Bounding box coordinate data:

* * * *

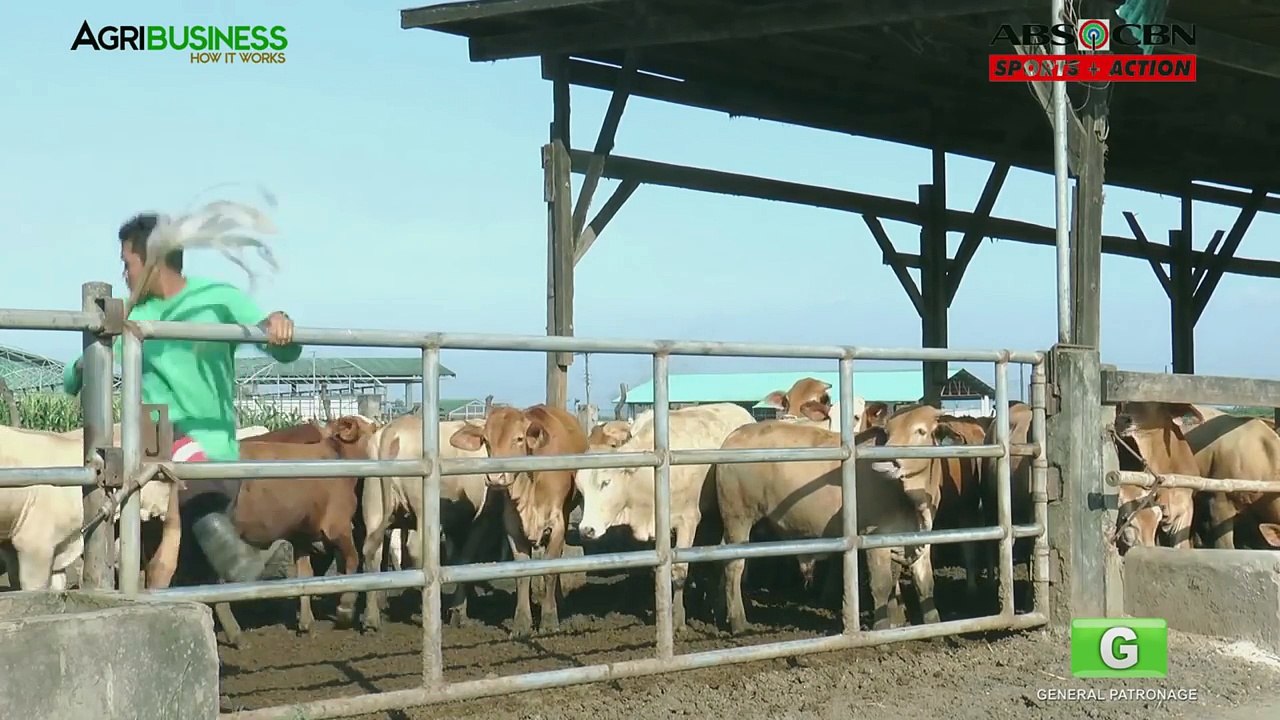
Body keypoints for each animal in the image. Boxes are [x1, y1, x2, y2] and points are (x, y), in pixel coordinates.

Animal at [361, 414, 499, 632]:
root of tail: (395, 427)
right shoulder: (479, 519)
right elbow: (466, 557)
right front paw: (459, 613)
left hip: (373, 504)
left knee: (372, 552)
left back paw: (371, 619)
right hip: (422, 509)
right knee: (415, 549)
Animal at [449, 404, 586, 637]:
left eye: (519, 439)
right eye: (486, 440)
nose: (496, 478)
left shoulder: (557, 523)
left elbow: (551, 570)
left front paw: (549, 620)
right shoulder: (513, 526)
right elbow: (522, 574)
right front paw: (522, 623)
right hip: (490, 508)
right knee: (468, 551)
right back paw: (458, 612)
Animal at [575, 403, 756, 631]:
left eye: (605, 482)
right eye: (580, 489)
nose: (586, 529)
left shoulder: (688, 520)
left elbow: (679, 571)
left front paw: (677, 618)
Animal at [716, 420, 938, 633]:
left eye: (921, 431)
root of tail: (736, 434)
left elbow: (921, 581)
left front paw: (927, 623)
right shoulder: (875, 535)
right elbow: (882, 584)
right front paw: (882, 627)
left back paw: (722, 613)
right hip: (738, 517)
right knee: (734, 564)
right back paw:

* * * *

* _Assignment_: From the records above, pull every line that has the string "front" and copy it.

* _Solution for this task_:
right front paw: (459, 613)
left front paw: (549, 620)
right front paw: (522, 623)
left front paw: (677, 618)
left front paw: (927, 623)
right front paw: (882, 627)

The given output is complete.